Edgar (959 - 975 CE) reformed the mints in the 970s. There is not a clear written source but Roger of Wendover provides an account, which may be a little embroidered, from the 13th century. "Edgar ordered a new coinage to be made throughout England because the old was so debased by the crime of clipping that a penny hardly weighed a halfpenny in the scales." Clipping was taking silver from the edge of the coin, discouraged in later coins by a pattern up to the edge or by milling the edge. Making coins from a base metal stopped the practice.

The reform seems to have set up a national network of 44 mints and at least five more mints, probably including Guildford, were operating under Edward the Martyr (975 - 78 CE). We tend to think of a mint as a large operation but at this time it just means the moneyer's workshop.

Mints were only allowed in a borough. Guildford was not formally named as a borough in a charter until 1257 but the presence of the mint is one piece of the evidence for it being a borough long before this.
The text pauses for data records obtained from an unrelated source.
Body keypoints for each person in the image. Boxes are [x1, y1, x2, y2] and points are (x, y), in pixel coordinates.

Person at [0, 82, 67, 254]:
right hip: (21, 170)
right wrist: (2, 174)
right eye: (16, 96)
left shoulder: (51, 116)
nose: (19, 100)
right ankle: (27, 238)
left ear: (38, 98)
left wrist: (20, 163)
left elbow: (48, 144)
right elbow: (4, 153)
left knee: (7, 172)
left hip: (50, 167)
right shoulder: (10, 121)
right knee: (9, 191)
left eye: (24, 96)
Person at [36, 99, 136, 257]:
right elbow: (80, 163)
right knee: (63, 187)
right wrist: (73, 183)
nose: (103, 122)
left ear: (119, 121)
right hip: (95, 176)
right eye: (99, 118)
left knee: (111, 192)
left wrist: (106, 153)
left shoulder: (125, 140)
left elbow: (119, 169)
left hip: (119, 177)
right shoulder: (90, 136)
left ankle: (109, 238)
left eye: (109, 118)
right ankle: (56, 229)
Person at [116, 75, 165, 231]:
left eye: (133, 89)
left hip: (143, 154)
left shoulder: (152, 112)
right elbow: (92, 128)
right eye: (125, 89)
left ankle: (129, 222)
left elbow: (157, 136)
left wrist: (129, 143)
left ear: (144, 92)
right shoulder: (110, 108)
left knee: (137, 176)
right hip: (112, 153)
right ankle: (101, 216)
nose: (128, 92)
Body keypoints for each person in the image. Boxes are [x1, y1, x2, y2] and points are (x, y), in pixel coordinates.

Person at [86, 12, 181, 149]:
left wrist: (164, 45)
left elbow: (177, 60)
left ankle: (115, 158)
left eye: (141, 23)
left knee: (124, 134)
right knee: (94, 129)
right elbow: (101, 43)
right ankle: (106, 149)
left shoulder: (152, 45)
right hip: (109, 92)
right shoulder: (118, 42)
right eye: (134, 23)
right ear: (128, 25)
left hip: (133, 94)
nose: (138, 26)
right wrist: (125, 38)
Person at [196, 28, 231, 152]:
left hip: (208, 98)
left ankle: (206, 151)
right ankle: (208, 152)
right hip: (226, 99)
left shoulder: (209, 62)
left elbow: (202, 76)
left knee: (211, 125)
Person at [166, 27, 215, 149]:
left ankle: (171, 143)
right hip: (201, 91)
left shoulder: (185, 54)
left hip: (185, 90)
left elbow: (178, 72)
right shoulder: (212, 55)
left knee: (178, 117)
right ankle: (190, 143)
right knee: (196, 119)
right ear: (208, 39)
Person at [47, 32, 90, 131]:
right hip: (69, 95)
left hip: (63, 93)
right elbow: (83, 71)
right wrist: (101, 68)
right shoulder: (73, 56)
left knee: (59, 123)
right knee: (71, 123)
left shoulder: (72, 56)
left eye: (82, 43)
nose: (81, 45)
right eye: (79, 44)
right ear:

Between 975 CE and 1158 Guildford was the only mint for some distance. The nearest were Winchester to the west, Steyning to the south, Rochester to the east and Southwark towards London. There were many to the west, including Bristol and Taunton, probably to make use of silver sourced from lead mines in the Mendips. They were also concentrated in the South East along the coasts suggesting the importance of trade as a source of silver.

Guildford coins have been found in Scandinavia, perhaps from payment of Danegeld (money which aimed to buy off Danish invaders).

Coin of Harold II

This silver penny is from the short reign of Harold II (1066), minted in Guildford. The reverse has the Latin word PAX, or Peace, in the centre surrounded by Old English words meaning 'Leofwold in Guildford'.  He was the moneyer. The obverse has the Latin words HAROLDI [REX] ANGLO, meaning 'Harold king of the English'.  It was not until later that kings spoke of being king of a country.

Coin of William I

Coin of William I ©Guildford Heritage Services.

Also minted in Guildford, this silver penny of William I has a cross and PAXS in circles on the reverse. Around the edge the words 'SERIC ON GILDFRD' - the moneyer and the town, shortened. The obverse shows the bust of William and the words 'PILLEM REX' - 'King William'.

This design is also found in Chichester, perhaps from a moneyer working in both places. Or perhaps the dies were transferred when a mint closed, as may have happened in Guildford in 1087 - 1090.

Things were going wrong again in the 12th century when Henry I was receiving complaints from his soldiers that they were being paid in debased money. One trick moneyers used was to silver plate coins rather than make them from solid silver. At Christmas 1124 the king summoned the moneyers to him at Winchester. By twelfth night they were all castrated and had their right hands amputated as punishment for false dealing. After this, the number of mints was greatly reduced during 12th and 13th centuries. By the second half of the 15th century, London was the only full-time royal mint.